#### Action item:
Please turn every line of text in the material below into one numbered list, skipping blank lines. Leave the pictures out of your answer.

*** Begin section ***

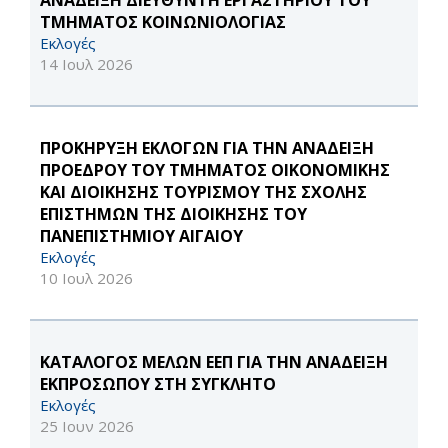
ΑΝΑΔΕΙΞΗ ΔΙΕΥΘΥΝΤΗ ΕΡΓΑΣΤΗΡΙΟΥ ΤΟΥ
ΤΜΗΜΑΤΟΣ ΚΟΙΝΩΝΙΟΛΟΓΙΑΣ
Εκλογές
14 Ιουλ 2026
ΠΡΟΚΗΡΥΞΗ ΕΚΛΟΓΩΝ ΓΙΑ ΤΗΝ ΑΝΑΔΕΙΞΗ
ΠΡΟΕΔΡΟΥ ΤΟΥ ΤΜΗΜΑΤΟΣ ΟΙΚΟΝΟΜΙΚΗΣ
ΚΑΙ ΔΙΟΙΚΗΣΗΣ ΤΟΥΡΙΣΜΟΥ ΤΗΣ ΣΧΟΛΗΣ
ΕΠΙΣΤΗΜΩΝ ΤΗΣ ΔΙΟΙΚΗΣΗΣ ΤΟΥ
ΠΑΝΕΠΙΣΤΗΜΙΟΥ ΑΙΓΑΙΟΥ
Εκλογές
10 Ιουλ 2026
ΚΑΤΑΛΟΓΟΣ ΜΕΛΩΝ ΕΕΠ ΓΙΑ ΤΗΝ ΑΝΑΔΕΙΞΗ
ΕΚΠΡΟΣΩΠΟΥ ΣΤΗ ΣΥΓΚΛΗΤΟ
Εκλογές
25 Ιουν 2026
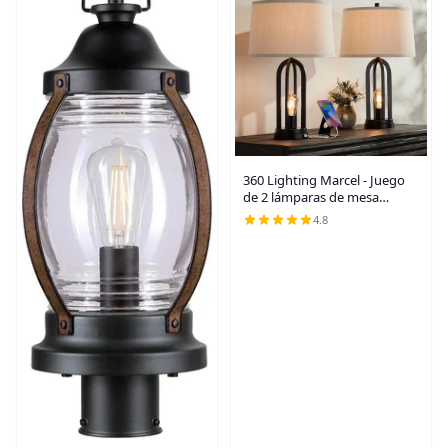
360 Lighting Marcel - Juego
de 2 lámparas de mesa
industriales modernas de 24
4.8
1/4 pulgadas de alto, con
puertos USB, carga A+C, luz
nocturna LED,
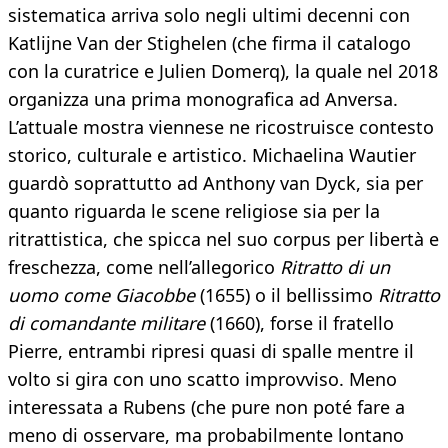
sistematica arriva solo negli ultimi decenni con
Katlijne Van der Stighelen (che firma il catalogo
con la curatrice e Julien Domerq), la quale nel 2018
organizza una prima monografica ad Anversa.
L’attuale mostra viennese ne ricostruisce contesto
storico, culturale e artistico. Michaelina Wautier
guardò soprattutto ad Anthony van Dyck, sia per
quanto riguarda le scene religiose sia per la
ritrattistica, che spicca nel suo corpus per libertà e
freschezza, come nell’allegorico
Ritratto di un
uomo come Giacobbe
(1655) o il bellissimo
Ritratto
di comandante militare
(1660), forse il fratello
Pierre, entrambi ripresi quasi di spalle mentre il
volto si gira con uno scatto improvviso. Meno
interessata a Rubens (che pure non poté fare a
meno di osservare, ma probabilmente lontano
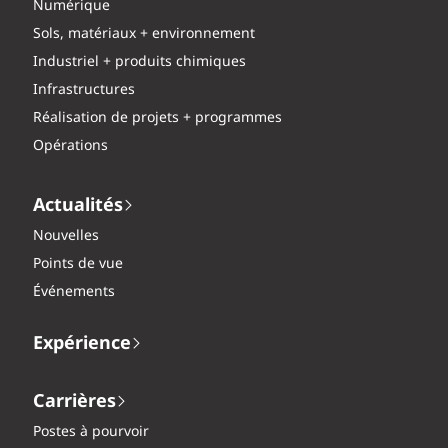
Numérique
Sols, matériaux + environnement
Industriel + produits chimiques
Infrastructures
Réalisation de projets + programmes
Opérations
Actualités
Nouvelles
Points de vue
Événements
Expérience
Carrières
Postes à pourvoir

*** End section ***

#### Final answer:
1. ΑΝΑΔΕΙΞΗ ΔΙΕΥΘΥΝΤΗ ΕΡΓΑΣΤΗΡΙΟΥ ΤΟΥ
2. ΤΜΗΜΑΤΟΣ ΚΟΙΝΩΝΙΟΛΟΓΙΑΣ
3. Εκλογές
4. 14 Ιουλ 2026
5. ΠΡΟΚΗΡΥΞΗ ΕΚΛΟΓΩΝ ΓΙΑ ΤΗΝ ΑΝΑΔΕΙΞΗ
6. ΠΡΟΕΔΡΟΥ ΤΟΥ ΤΜΗΜΑΤΟΣ ΟΙΚΟΝΟΜΙΚΗΣ
7. ΚΑΙ ΔΙΟΙΚΗΣΗΣ ΤΟΥΡΙΣΜΟΥ ΤΗΣ ΣΧΟΛΗΣ
8. ΕΠΙΣΤΗΜΩΝ ΤΗΣ ΔΙΟΙΚΗΣΗΣ ΤΟΥ
9. ΠΑΝΕΠΙΣΤΗΜΙΟΥ ΑΙΓΑΙΟΥ
10. Εκλογές
11. 10 Ιουλ 2026
12. ΚΑΤΑΛΟΓΟΣ ΜΕΛΩΝ ΕΕΠ ΓΙΑ ΤΗΝ ΑΝΑΔΕΙΞΗ
13. ΕΚΠΡΟΣΩΠΟΥ ΣΤΗ ΣΥΓΚΛΗΤΟ
14. Εκλογές
15. 25 Ιουν 2026
16. 360 Lighting Marcel - Juego
17. de 2 lámparas de mesa
18. industriales modernas de 24
19. 4.8
20. 1/4 pulgadas de alto, con
21. puertos USB, carga A+C, luz
22. nocturna LED,
23. sistematica arriva solo negli ultimi decenni con
24. Katlijne Van der Stighelen (che firma il catalogo
25. con la curatrice e Julien Domerq), la quale nel 2018
26. organizza una prima monografica ad Anversa.
27. L’attuale mostra viennese ne ricostruisce contesto
28. storico, culturale e artistico. Michaelina Wautier
29. guardò soprattutto ad Anthony van Dyck, sia per
30. quanto riguarda le scene religiose sia per la
31. ritrattistica, che spicca nel suo corpus per libertà e
32. freschezza, come nell’allegorico
33. Ritratto di un
34. uomo come Giacobbe
35. (1655) o il bellissimo
36. Ritratto
37. di comandante militare
38. (1660), forse il fratello
39. Pierre, entrambi ripresi quasi di spalle mentre il
40. volto si gira con uno scatto improvviso. Meno
41. interessata a Rubens (che pure non poté fare a
42. meno di osservare, ma probabilmente lontano
43. Numérique
44. Sols, matériaux + environnement
45. Industriel + produits chimiques
46. Infrastructures
47. Réalisation de projets + programmes
48. Opérations
49. Actualités
50. Nouvelles
51. Points de vue
52. Événements
53. Expérience
54. Carrières
55. Postes à pourvoir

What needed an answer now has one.